Fans of Schnauss need read no further -- it's another tour de force. Start with "Stars." Fans of the Cocteau Twins will be delighted to see that band's spirit lives on within this German producer. They should start with "Never Be The Same." Fans of lush, groovy, washed-out downtempo saying "Ulrich who?" should hang their heads in shame and immediately play this whole album, followed by his first two releases as well. It's all beautiful stuff and a million miles from much of the utter rubbish that's been passing for ambient music ever since Eno tripped over an ARP 2600 in the '70s.
Yesterday and Today sounds a lot like the Field's debut album, but who's complaining? Running 10 or 15 minutes long, each track is as sensuous as a heat mirage on a sun-baked freeway, full of delirious repetitions and conjuring more fantastical images with every mile. "Everybody's Got to Learn Sometime" uses huge chunks of the Korgis' song, while "The More That I Do" whips Cocteau Twins' "Lorelei" into a creamy froth. If the Field are a one-trick pony, Yesterday and Today shows off a luscious coat of fur -- and the stamina of a thoroughbred.

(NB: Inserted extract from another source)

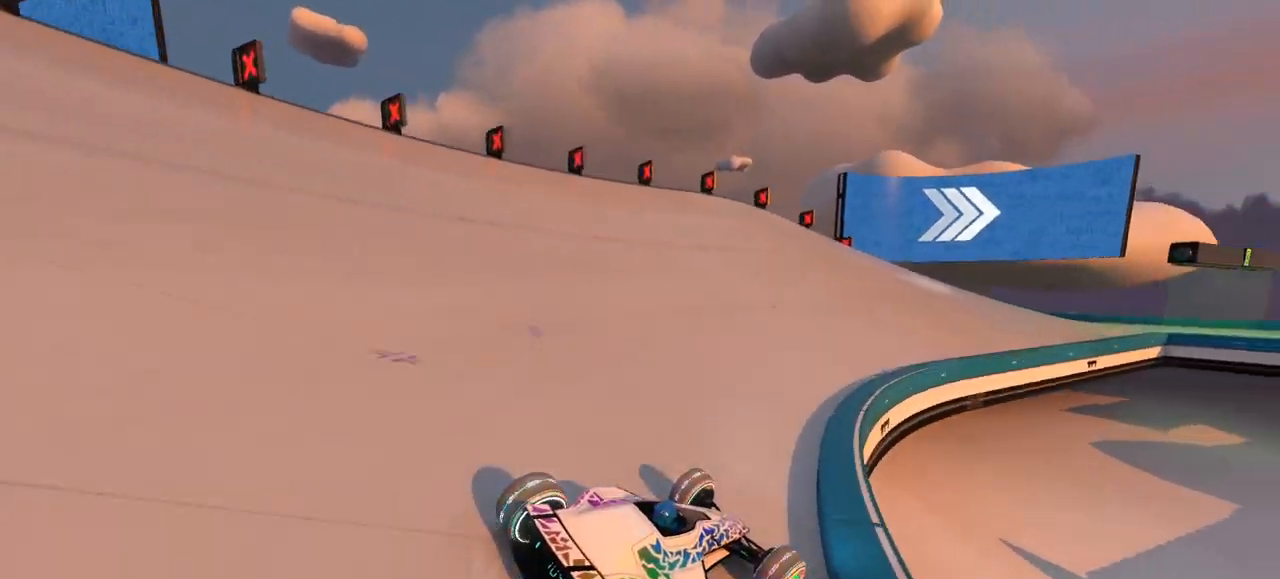
{"keys": ["up"], "events": []}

It's hard to talk about goth-opera belter Zola Jesus without referencing half a dozen rock goddesses she expertly evokes: the glam grandiosity of Siouxsie Sioux, the arty extravagance of Björk and Kate Bush, the pop-melodrama fireworks of Stevie Nicks. But her third full-length conjures a high-gravity universe all her own, deep and heavy, with industrial-noise discord bleeding into monolithic torch songs that make Florence + the Machine sound minimalist. Tracks like "Hikikomori" lean on anguished strings, "Skin" on plaintive piano. But ZJ's authoritarian bellow is the star attraction.